Изменить размер шрифта - +
Он не пожелал возвращать себе титул, на который имел право, но сохранил перстень как память о крестном, которого решался назвать отцом лишь в глубине сердца. Как и надгробие, эта печатка была для Николя словно связь с ним. Ребенком он десятки раз любовался покрытым патиной гербом, который оказался его собственным. Когда старик увидел герб, его глаза снова заблестели, а рот исказился.

— Как смеете вы говорить о чести, вы, украсивший себя гербом Ранреев? Да, я вижу еще достаточно хорошо, чтобы узнать герб благородного человека, с которым служил, и в моем сердце еще достаточно гнева, чтобы возмутиться при виде потерявшего совесть убийцы.

— Господин граф, в моих жилах течет кровь маркиза де Ранрея, и я советую вам выбирать выражения.

Николя уже больше не мог сдерживаться. Он впервые признался в своем происхождении, предпочитая до этого его скрывать.

— Значит плод греха находит удовольствие в низменных занятиях. Но кому какое дело в наше безумное время! Век, когда дети восстают против отцов, когда лучшие устремления в итоге выливаются во зло, зло, которое повсеместно — от самых высших, до самых низших…

Лицо графа де Рюиссека побелело от злобы, он поднес руку ко лбу. Николя обратил внимание на его загнутые, неровные ногти. Старик указал ему на дверь.

— Довольно, месье. Я вижу, что вы как достойный слуга де Сартина, пренебрегаете и чувствами отца, и уважением, которое должно было бы вызвать в вас мое положение. Уходите. Я знаю, что мне остается делать.

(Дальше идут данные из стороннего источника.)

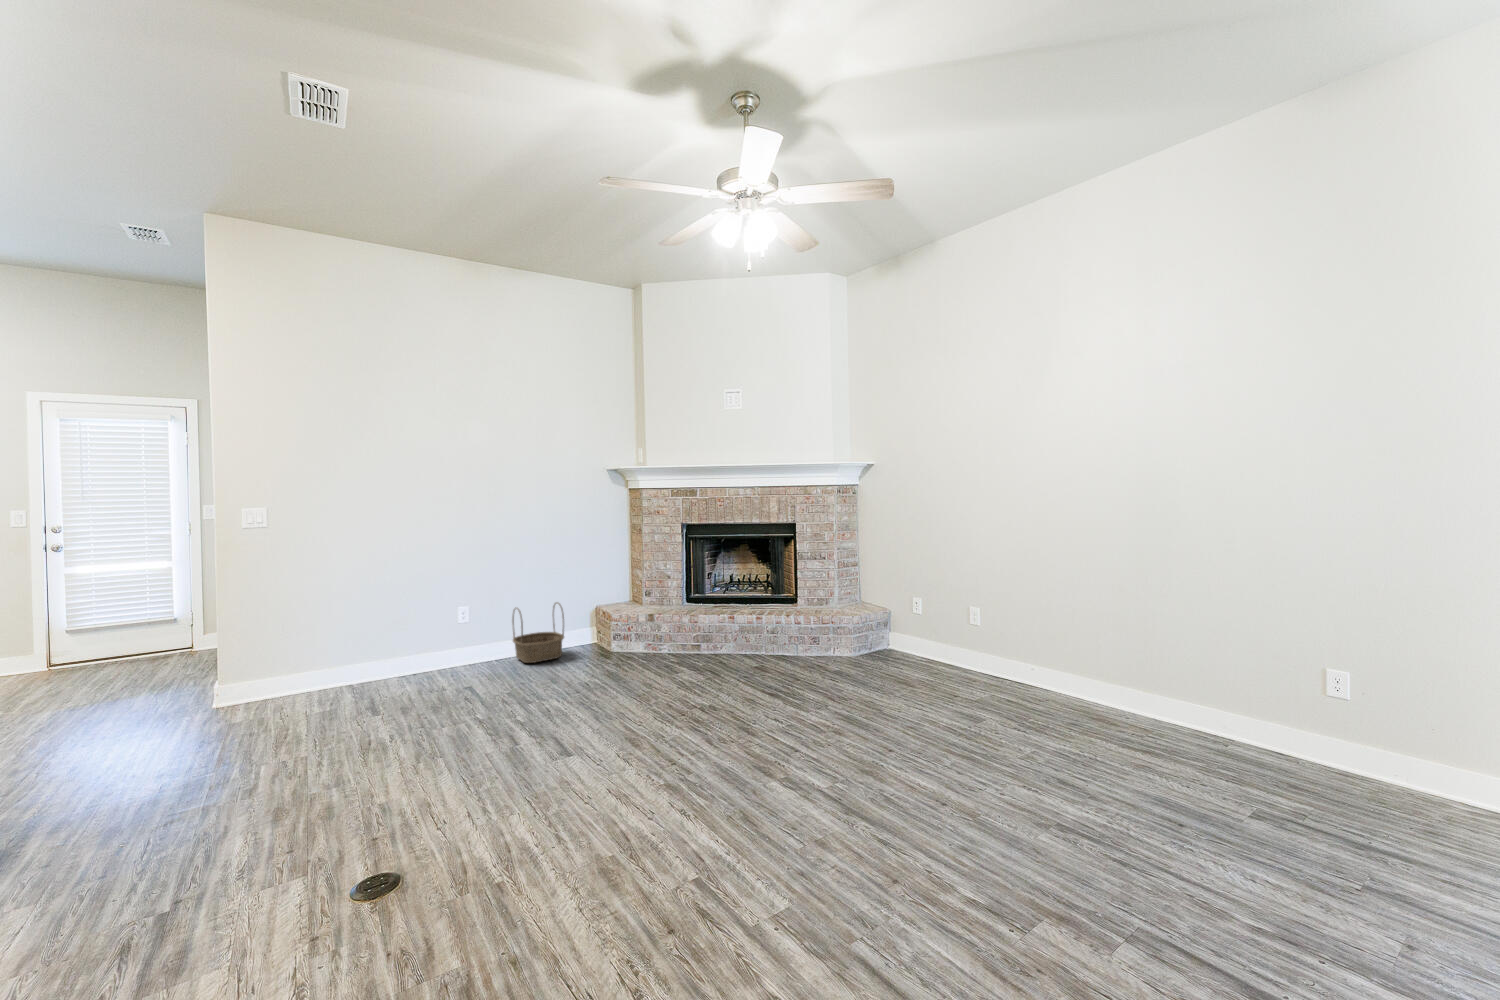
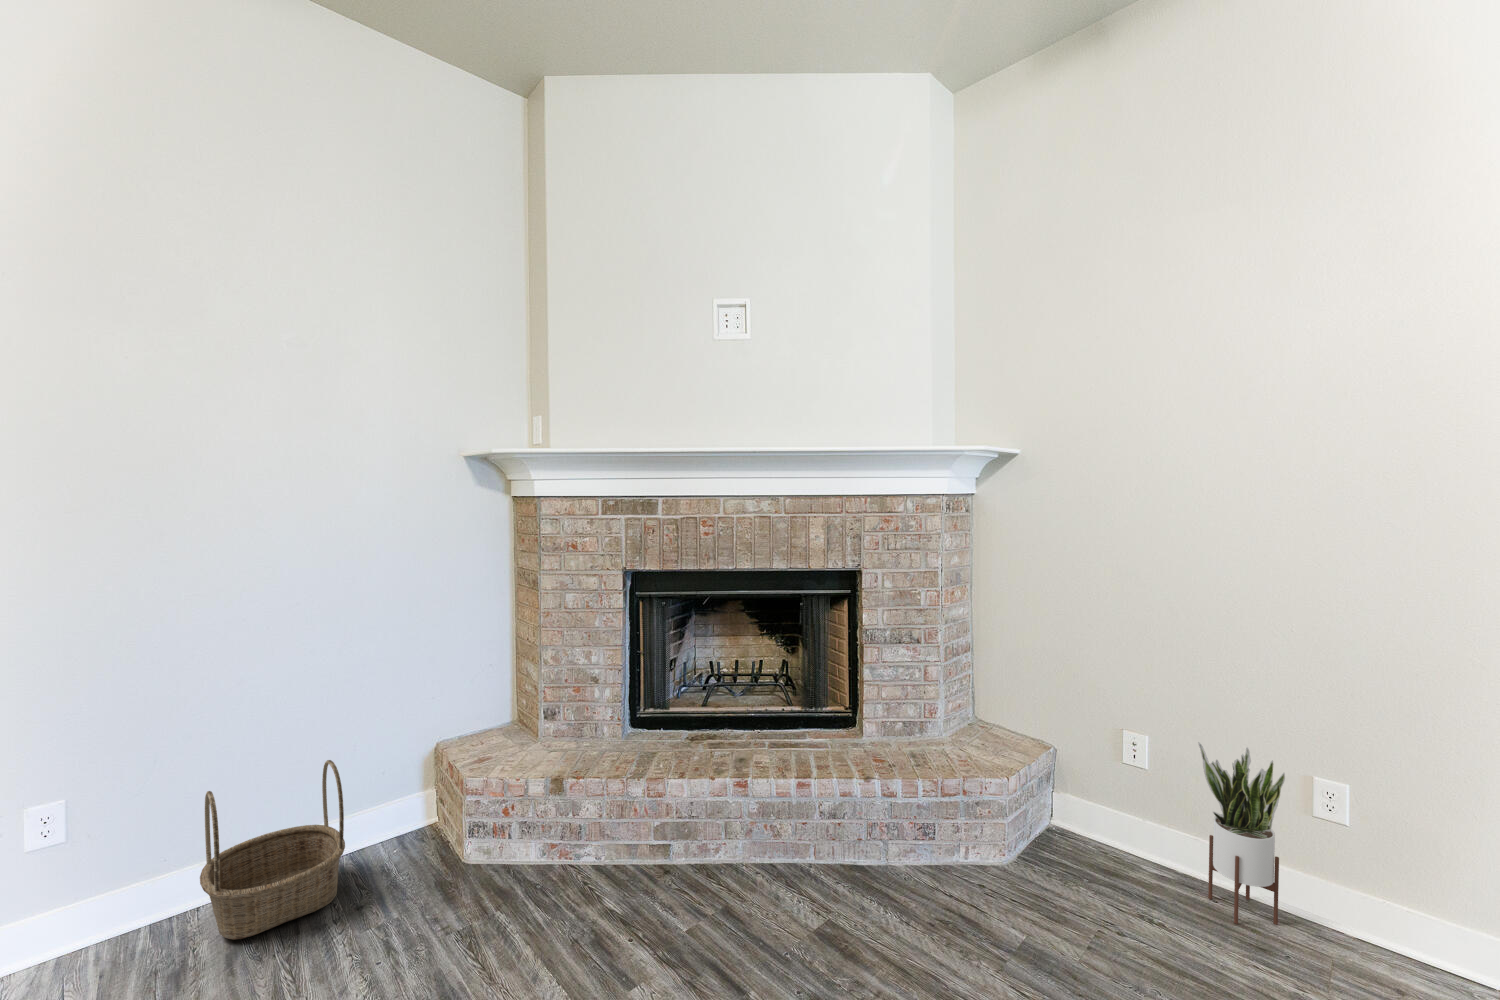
potted plant: none [930,594,964,672] -> present [1198,742,1285,925]

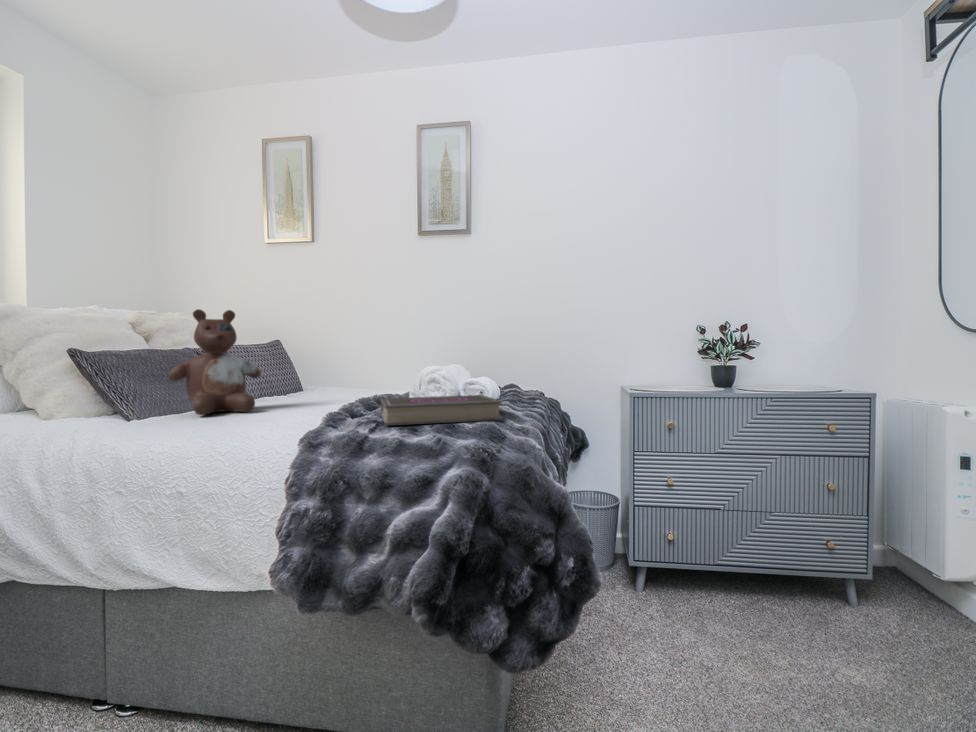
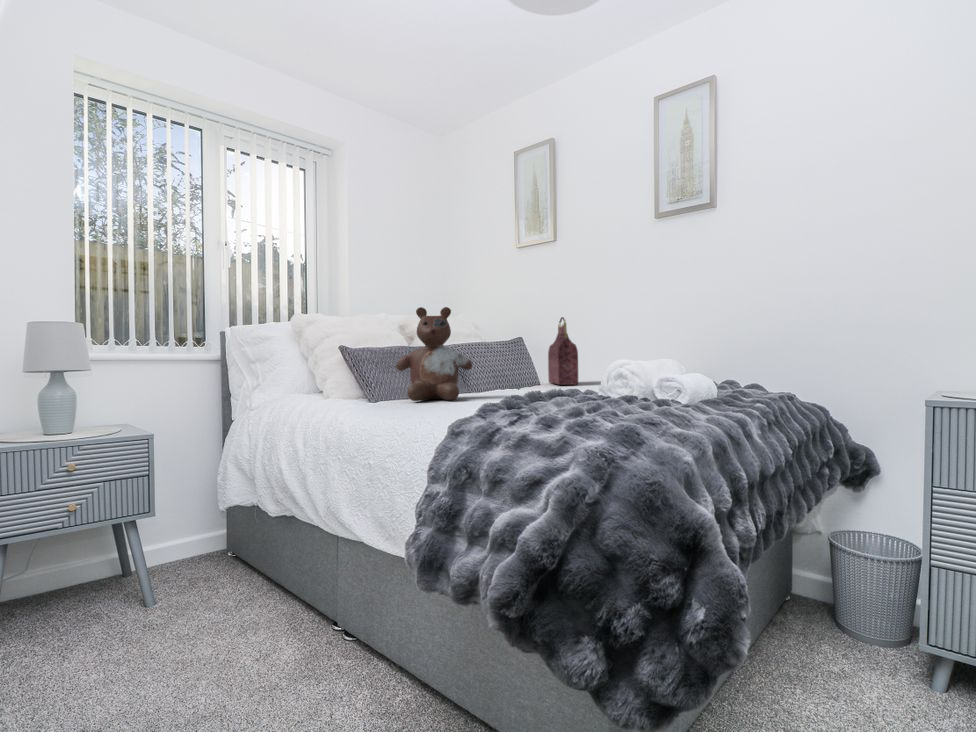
handbag: none [309,321,348,389] -> present [548,317,578,385]
book: present [381,395,502,425] -> none [530,391,667,421]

Он развернулся в сторону оптической иллюзии на стене, и на мгновение Николя показалось, что он растворился в ней и пошел по воображаемому парку. Это впечатление усиливало то, что граф, опершись о стену, попал рукой на нарисованную мраморную балюстраду.

Ничто больше не задерживало Николя в этом месте, где, к сожалению, воцарилась одна печаль. Его шаги застучали по плитам передней. Свежий воздух во дворе ударил в него запахом гнилой травы. Поднялся легкий ветер и закружил по дорожке в танце опавшие листья. Николя подошел к фиакру, несомненно, посланному за ним месье де Сартином. Лошадь Бурдо была привязана к карете за уздечку. В слабом свете фонаря вырисовывался профиль инспектора, с приоткрытым ртом, забывшегося сном. Усаживаясь в фиакр, Николя вдруг невольно обернулся и посмотрел наверх. На втором этаже дворца он заметил в окне силуэт женщины, державшей в руке подсвечник. Он почувствовал, как ее взгляд пронизывает его насквозь. В то же мгновение рядом с ним раздалось тихое покашливание. Не говоря ни слова, Пикар вложил ему в руку маленький квадратный конверт. Когда Николя перевел взгляд на окно, ему показалось, что он видел сон; видение исчезло. В смятении он забрался в фиакр, рессоры заскрипели под весом его тела. Кучер щелкнул хлыстом, и экипаж с шумом выехал со двора дворца де Рюиссеков.

 

Николя сжимал конверт в руке, удерживаясь от искушения немедленно прочесть письмо. Рядом с ним спал Бурдо, невольно покачиваясь от тряски. Дорога была проложена и выложена камнем недавно, она проходила через наполовину заброшенную местность, мимо пустошей, свалок и садов. Николя спросил себя: кто мог посоветовать графу де Рюиссеку приобрести дворец в таком уединенном месте? Была ли эта скромная покупка сделана для того, чтобы оплатить долги разорившегося дворянина или по другой причине? Возможно самым простым объяснением была близость к дороге в Версаль. Это соответствовало ситуации придворного, в обязанности которого входило разрываться между городом и двором. Так он не слишком удалялся ни от одного, ни от другого, и, конечно, для старика, который долгие годы провел в военных походах домашний уют очень много значил. Потом надо будет больше разузнать об этой семье, подумал Николя.

После разговора с графом де Рюиссеком Николя ощутил странную горечь, которая не имела ничего общего с горем от потери сына. Следовало бы расспросить графа обо всем подробнее, но, для того чтобы пробиться сквозь его броню, требовалось недюжинное мастерство.